[Extract provided]

How your resume helped LinkedIn’s value grow $4.7b
Thursday, July 5, 2012/
It’s been a tough year for social networks. When Facebook finally went public in May, the news focused on one thing – its shares plummeting 17% during its first few days on the market. Hardly a message to be proud of.
And yet, few have noticed that during the current year, another social networks’ shares skyrocketed 64%. In that time, the company’s value has grown $4.7 billion to a market cap of $11.2 billion.
LinkedIn has been the dark horse in social networking since Facebook came along, but as this piece on Forbes points out, it doesn’t like to be associated with Zuckerberg’s machine.
And with good reason. The company is now estimated to make a profit of $US70 million this year, after recording a loss of $4.5 million just a few years ago.
Chief executive Jeff Weiner attributes this success to one thing: recruitment.
In the past few years, Weiner started pushing premium services to talent scouts, priced per user. Now, as the story points out, thousands of companies are using LinkedIn as a source for high-skilled individuals. And it’s put the company in a premium position.
“In human resources departments, having your own Recruiter account is like being a bond trader with a Bloomberg terminal – it’s the expensive, must-have tool that denotes you’re a player.”

[/Extract provided]

# What you need to do
A – Decide whether each statement below agrees with the LinkedIn article, answering yes or no and quoting the words from it that settle the matter. (i) Facebook's shares fell 17% during its first few days of trading. (ii) Jeff Weiner credits LinkedIn's success mainly to advertising. (iii) LinkedIn now has a market cap of $4.7 billion.
B – Carry the LinkedIn article forward from its final sentence.

[Record extracts]

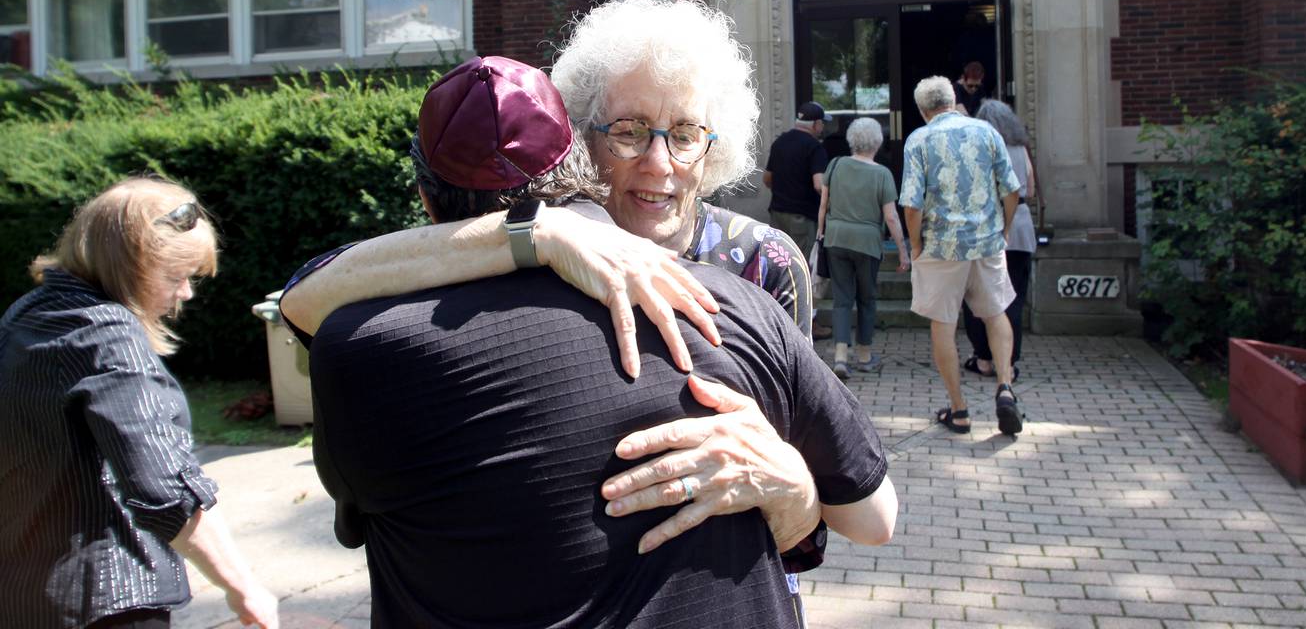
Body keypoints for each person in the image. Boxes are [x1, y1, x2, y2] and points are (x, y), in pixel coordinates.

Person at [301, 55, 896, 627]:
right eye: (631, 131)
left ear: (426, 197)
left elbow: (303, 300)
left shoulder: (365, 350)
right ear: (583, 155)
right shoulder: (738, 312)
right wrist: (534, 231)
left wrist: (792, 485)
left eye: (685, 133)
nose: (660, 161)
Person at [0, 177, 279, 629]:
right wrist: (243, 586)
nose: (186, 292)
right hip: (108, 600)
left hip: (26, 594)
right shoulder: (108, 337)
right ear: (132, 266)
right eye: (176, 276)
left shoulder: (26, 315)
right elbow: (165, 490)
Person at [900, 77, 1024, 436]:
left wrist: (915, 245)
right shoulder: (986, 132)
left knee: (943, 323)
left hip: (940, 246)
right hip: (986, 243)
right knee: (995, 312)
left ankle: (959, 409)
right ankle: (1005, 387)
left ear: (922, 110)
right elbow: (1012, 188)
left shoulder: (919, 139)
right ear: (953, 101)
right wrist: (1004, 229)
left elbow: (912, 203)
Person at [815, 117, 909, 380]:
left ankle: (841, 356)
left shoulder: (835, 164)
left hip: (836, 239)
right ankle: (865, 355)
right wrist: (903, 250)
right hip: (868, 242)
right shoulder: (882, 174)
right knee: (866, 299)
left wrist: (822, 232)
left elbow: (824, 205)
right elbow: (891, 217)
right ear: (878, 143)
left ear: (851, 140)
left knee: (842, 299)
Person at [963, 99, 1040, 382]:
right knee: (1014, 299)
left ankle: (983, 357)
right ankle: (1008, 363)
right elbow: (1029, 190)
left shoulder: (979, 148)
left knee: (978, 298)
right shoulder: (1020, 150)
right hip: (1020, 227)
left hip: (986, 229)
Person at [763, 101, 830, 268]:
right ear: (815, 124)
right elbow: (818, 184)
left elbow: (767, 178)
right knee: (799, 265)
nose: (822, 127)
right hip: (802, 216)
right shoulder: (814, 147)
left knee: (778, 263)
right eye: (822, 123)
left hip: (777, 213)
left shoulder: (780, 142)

[/Record extracts]
[Record extracts]

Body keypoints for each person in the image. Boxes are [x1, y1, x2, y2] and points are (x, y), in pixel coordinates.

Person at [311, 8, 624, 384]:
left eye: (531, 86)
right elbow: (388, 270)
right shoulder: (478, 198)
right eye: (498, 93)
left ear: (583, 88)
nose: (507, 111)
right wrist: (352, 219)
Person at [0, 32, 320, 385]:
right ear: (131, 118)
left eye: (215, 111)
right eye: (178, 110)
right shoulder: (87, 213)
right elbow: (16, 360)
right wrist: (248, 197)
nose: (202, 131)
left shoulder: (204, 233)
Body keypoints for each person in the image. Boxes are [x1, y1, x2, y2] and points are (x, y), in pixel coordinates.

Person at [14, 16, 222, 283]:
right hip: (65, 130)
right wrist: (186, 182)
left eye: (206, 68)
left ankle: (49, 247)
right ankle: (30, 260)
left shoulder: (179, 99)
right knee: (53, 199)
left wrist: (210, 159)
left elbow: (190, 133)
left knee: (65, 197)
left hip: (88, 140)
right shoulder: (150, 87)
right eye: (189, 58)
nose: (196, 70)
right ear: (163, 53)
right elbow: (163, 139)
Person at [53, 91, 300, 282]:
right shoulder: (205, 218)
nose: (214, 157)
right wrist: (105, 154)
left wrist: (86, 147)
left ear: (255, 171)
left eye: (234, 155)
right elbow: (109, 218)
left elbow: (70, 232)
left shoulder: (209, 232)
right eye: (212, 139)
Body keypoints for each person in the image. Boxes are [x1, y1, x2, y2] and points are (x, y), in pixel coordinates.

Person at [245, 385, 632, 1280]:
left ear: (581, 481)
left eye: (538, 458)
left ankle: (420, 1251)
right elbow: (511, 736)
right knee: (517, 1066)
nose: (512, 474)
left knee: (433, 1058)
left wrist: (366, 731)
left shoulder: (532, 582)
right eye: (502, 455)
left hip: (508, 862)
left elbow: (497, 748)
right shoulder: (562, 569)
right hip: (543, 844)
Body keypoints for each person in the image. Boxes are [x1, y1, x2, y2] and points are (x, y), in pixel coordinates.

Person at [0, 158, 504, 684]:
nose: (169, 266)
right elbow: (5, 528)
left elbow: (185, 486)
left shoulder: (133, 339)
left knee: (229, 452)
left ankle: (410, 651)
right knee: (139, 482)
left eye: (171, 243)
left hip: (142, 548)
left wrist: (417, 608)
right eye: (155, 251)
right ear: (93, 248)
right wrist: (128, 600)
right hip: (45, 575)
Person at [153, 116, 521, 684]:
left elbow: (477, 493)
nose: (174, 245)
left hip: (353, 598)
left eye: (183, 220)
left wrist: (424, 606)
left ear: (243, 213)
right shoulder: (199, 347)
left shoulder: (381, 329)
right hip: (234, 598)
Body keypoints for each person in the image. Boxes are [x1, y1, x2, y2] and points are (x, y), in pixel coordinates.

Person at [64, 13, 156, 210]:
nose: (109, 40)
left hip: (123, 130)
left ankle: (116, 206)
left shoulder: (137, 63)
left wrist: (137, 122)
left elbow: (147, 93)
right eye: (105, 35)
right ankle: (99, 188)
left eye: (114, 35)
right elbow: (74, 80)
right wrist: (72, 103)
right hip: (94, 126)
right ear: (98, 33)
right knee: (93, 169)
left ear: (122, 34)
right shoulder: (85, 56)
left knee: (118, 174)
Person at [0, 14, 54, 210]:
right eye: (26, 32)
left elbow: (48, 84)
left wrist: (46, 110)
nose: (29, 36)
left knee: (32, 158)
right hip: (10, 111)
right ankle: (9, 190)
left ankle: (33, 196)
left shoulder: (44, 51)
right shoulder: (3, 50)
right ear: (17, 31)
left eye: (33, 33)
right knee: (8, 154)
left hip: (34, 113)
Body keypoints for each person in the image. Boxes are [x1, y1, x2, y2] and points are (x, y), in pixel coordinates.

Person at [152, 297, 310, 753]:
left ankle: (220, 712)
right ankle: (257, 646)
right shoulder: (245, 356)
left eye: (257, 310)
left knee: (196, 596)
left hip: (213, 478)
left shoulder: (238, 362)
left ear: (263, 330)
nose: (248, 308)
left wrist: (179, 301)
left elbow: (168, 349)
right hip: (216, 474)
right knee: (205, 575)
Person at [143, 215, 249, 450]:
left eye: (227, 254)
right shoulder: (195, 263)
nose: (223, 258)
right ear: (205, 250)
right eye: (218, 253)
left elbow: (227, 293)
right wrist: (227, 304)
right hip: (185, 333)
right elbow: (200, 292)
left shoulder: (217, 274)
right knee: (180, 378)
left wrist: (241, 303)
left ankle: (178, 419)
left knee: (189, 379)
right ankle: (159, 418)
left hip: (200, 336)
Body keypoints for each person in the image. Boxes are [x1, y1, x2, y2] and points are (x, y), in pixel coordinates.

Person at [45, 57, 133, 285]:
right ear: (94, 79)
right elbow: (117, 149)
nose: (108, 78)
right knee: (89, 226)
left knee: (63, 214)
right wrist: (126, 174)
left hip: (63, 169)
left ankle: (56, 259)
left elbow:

[/Record extracts]

# Set of answers
A –
(i) Yes: "its shares plummeting 17% during its first few days on the market"
(ii) No: "Chief executive Jeff Weiner attributes this success to one thing: recruitment."
(iii) No: "the company’s value has grown $4.7 billion to a market cap of $11.2 billion"

B –
We often tend to forget about LinkedIn, thinking it’s just the “social network for professionals”. But recruiters are viewing LinkedIn as a serious tool, rather than a waste of time.
The importance of the Recruiter tool is highlighted within the company as well, with some of the best salespeople earning $400,000 a year.
“And unlike at other Silicon Valley companies, where engineers rank as alpha dogs, LinkedIn’s salespeople pull off the most daring stunts. Sales-effectiveness leader Nate Bride once dyed his hair blue to match the LinkedIn logo – and shaved small parts of his skull to spell out the company name.”
What’s even more fascinating is how aggressive the company is at this. During the past year, it increased its total spend on marketing and sales to 33%. Microsoft spends 20% and Facebook spends just 15%.
But Weiner defends the practice, saying the result has been “off the charts” as customers keep coming back for more. The bottom line: LinkedIn recruitment tools get results. Adobe is a perfect example.
“A typical user is Trisha Colton, who leads Adobe’s hunt for digital media executives. On a recent afternoon, she needed to fill five positions.”
“With a few clicks of the mouse on her ThinkPad laptop, she could tailor a project-manager search that enabled her to look at possible candidates from 21 leading ad agencies, 15 publishing outfits and a host of other suitable backgrounds.”
Within moments, Colton had specified the types of jobs she needed filled – and had come up with 148 prospective candidates.
It’s recruitment made easy, and it’s making LinkedIn a fortune.
This article first appeared at SmartCompany.